How does sleep affect menopause weight gain?

menopause perimenopause sleep weight gain Apr 28, 2022
Sleep deprivation and weight gain

How does sleep affect menopause weight gain?

How does sleep affect well-being? Often overlooked when it comes to general wellness, sleep is really important for midlife weight loss.

Sleep deprivation and weight gain

People often think that weight gain is only linked to diet and exercise. The truth is that sleep is also a really important factor in midlife weight gain.

Did you know that if you do not have a decent night's sleep, your body produces hormones that make you hungrier? If you get less than 7-8 hours of sleep a night, the hormone production can trigger cravings for sugar, sweets and fatty foods throughout the day, and even mask the signals that you are full.

Therefore, your tummy might be the only one benefiting from all of the tiredness.

Look at your sleep

The way that you put your body to rest at night is a vital part of midlife belly control.

Remember how kids are put to bed?

They need a good routine, soft lighting, and little or no stimulation to get a good night’s sleep. Teach yourself to readopt this good routine.

Start by turning down the lighting as you head into the evening, and reduce the external stimulus two hours before bedtime. This could mean putting the screens, iPads and devices that flash at you.

Why do you need to do this as an adult? One theory is that the blue light emitted from a screen can trigger a response in the brain, which means that it is kept awake. If the evening is the only time that you get to yourself, you could try apps or blue light glasses to reduce the blue light from your brain.

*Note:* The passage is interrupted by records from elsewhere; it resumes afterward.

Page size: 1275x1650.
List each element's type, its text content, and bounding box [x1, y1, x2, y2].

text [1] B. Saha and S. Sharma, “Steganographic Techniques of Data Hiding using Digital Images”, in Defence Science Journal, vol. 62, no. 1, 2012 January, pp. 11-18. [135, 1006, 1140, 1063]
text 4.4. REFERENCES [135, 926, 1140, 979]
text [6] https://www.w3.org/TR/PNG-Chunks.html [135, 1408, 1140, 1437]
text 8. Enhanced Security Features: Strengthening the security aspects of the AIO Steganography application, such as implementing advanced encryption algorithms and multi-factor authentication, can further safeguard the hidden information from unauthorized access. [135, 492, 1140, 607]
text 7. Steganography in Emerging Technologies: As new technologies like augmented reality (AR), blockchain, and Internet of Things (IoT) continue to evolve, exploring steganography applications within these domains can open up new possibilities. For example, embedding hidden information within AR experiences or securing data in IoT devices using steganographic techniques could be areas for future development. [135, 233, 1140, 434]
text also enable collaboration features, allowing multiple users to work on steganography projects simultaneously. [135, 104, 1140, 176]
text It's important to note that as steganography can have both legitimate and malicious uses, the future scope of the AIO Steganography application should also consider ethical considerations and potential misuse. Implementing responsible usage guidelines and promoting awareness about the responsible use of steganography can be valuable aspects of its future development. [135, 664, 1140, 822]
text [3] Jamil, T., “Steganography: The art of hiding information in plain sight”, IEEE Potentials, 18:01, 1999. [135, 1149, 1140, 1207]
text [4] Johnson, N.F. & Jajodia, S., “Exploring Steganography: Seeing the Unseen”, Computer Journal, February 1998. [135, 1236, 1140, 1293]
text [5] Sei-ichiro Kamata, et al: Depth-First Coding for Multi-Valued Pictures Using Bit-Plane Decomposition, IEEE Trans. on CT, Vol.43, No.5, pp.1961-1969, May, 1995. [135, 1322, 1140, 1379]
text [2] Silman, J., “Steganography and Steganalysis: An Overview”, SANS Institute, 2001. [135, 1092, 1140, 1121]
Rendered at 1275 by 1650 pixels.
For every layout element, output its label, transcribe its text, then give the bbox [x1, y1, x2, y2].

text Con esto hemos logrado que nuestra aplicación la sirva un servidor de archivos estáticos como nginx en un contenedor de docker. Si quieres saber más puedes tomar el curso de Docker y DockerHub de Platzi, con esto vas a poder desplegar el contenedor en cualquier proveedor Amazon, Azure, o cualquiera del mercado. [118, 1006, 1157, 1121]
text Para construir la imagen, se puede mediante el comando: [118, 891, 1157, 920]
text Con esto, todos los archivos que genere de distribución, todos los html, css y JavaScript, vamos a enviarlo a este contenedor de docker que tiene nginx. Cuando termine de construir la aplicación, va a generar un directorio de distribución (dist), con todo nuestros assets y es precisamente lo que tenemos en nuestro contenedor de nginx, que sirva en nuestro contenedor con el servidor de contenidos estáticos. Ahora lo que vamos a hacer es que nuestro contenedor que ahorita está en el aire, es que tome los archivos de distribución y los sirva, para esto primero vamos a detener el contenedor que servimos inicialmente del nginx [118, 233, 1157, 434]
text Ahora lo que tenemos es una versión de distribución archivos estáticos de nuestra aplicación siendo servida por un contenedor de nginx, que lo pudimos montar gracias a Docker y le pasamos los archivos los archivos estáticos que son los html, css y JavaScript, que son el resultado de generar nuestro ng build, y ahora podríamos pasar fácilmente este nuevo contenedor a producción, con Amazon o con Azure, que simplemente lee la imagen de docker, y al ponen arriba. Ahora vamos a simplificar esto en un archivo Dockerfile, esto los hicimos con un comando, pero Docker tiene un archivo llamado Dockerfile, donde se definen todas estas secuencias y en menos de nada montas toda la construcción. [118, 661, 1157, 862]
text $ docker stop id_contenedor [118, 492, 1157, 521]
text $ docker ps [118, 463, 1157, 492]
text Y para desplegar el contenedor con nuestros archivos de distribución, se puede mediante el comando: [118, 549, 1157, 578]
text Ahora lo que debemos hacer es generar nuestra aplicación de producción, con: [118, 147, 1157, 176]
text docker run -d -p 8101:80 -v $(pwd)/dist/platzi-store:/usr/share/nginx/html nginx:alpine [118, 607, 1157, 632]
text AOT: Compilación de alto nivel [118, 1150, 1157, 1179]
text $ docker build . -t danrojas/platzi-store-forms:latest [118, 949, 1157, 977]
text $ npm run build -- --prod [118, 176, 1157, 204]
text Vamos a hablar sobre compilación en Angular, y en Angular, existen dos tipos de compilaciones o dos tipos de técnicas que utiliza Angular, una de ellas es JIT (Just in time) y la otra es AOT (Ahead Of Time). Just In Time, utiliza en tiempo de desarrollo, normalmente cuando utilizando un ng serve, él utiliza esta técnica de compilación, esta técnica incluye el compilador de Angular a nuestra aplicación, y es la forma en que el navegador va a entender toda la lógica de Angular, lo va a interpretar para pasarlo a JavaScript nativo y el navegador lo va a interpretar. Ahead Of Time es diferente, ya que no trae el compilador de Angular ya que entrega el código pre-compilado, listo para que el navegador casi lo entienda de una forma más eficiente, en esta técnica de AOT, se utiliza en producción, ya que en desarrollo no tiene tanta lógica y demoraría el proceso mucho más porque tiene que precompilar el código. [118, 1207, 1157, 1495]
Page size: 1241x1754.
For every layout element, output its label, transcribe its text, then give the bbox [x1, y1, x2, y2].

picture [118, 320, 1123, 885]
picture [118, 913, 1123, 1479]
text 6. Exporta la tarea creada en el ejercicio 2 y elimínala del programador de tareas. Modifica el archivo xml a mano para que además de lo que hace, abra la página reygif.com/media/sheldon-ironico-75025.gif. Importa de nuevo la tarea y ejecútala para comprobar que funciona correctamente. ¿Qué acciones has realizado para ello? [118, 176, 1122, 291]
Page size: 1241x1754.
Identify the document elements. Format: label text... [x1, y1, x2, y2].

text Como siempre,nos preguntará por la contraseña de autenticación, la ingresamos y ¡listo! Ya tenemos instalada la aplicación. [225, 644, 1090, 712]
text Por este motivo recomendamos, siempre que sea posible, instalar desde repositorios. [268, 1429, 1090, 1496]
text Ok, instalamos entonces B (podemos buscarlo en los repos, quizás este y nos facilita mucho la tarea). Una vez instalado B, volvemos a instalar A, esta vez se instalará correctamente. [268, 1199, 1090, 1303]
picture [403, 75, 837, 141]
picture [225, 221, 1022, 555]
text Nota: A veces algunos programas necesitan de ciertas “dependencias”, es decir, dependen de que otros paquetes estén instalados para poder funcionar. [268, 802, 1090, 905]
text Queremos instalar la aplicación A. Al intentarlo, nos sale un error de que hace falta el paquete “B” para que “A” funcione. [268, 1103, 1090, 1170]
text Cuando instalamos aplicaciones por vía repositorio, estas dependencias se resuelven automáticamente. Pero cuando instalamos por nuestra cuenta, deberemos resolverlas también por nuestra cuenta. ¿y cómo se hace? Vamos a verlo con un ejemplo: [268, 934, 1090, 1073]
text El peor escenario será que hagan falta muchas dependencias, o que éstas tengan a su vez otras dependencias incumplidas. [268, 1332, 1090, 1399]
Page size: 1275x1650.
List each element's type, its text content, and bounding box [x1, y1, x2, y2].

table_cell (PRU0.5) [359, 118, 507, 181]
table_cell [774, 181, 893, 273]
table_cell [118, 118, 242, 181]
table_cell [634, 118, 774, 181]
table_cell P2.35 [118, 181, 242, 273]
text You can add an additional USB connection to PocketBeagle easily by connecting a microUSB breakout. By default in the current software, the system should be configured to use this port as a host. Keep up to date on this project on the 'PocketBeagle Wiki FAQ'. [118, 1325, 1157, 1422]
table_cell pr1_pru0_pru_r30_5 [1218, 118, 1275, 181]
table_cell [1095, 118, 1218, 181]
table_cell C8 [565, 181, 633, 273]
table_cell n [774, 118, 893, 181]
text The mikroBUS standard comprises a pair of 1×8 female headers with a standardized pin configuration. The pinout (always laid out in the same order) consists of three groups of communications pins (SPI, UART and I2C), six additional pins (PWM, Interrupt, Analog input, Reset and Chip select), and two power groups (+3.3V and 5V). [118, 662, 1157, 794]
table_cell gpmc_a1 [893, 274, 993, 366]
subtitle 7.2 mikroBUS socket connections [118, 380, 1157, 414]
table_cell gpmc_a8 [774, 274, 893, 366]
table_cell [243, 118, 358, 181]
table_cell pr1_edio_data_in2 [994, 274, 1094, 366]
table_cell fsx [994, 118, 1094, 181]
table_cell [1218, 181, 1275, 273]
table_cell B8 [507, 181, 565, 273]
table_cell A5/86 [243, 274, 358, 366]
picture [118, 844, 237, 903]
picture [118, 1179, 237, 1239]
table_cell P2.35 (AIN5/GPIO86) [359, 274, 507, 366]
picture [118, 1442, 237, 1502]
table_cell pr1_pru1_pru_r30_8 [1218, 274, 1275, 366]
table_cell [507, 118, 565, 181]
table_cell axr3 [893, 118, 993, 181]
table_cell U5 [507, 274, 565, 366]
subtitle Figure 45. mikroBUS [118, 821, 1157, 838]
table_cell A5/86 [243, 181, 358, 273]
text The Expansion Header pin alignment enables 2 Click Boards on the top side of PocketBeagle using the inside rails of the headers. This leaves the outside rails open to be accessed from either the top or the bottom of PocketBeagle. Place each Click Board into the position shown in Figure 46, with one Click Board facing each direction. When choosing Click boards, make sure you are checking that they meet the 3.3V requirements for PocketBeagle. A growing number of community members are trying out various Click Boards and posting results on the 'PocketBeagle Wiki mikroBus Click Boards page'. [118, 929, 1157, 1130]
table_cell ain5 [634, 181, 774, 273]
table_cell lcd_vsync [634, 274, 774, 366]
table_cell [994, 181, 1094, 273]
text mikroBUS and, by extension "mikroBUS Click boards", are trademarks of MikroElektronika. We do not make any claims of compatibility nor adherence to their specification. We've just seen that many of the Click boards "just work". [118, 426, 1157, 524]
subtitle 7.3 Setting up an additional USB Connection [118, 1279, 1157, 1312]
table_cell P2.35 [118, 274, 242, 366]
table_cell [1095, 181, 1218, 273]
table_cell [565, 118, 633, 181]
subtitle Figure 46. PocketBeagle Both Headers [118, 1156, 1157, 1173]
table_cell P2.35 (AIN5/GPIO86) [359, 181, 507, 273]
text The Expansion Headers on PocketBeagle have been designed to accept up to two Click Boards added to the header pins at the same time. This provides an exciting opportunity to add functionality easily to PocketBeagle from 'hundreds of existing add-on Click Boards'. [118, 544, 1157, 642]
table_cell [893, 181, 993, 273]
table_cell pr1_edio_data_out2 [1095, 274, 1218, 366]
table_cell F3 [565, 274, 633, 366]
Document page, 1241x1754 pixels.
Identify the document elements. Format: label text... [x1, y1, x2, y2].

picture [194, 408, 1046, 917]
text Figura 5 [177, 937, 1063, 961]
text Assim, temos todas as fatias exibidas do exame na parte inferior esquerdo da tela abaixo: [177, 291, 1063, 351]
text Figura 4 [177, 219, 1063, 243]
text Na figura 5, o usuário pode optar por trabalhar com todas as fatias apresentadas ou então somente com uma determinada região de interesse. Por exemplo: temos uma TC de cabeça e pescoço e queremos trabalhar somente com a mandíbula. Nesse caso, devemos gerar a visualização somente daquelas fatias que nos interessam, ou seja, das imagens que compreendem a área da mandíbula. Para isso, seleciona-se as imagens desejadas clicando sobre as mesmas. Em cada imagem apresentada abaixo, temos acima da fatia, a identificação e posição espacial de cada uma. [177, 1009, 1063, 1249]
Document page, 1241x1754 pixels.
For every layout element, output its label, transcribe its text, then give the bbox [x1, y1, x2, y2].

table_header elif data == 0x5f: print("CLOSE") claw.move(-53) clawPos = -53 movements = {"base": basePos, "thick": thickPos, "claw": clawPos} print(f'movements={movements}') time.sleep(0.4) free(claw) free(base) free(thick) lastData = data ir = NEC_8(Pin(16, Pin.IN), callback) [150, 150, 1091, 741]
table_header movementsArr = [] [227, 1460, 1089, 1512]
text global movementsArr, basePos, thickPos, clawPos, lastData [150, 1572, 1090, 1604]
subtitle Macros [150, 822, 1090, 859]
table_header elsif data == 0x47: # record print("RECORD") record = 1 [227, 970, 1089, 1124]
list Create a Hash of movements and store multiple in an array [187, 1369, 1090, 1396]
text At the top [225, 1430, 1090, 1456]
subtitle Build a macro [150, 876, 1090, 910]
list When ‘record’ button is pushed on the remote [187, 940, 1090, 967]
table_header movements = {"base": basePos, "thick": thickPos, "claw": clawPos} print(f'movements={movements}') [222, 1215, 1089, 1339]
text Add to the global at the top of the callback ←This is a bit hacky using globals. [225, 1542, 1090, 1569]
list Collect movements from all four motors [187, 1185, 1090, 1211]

The other theory is that screens at bedtime continuously keep sending information to the brain. For example, a ‘ping’ on Facebook can start a conversation and many more notifications. Every time that happens, the brain is prepared to receive more information. Therefore, instead of the brain slowing down, it’s wide awake.

Relaxing music can be another way to relax, which doesn’t involve a screen.

A brain is a bit like a computer; it needs to be turned off and rebooted to work effectively. If you are constantly looking at triggers, your brain can’t switch off, which influences your sleep.

Getting into a good sleep routine

Start your bedtime routine by having a warm bath. A bath is more relaxing, but a shower can still benefit the sleep routine. Whichever you choose, add Epsom salts; they are full of magnesium which is absorbed by the to help the body relax.

How does magnesium help with sleep? The changes in hormones can make it hard to relax. Taking magnesium orally or via an Epsom salt bath can help to aid relaxation. Lavender oil and aromatherapy oils are other ideas to try.

Having a warm drink in the evening can help to induce sleep. Make sure you don’t drink after around 10pm, however, because it can trigger waking to go to the toilet. What’s more, even if you don’t need the toilet, the brain gets into the habit of a ‘just in case’ wake up, which can cause long-term effects on overall sleep.

The most well-known symptoms of menopause are hot flushes and night sweats, Wearing cotton nightwear and bed linen can help with overheating. You may want to keep the windows open slightly or use a fan near the bed. Cognitive behavioural therapy can also help with hot sweats and night sweats to help you get back to sleep.

Sleep is vital for us to balance those hunger hormones to prevent us from eating more than we need to.

Think about the way you put yourself to bed tonight to get into the habit of treating yourself a bit differently for the next few nights.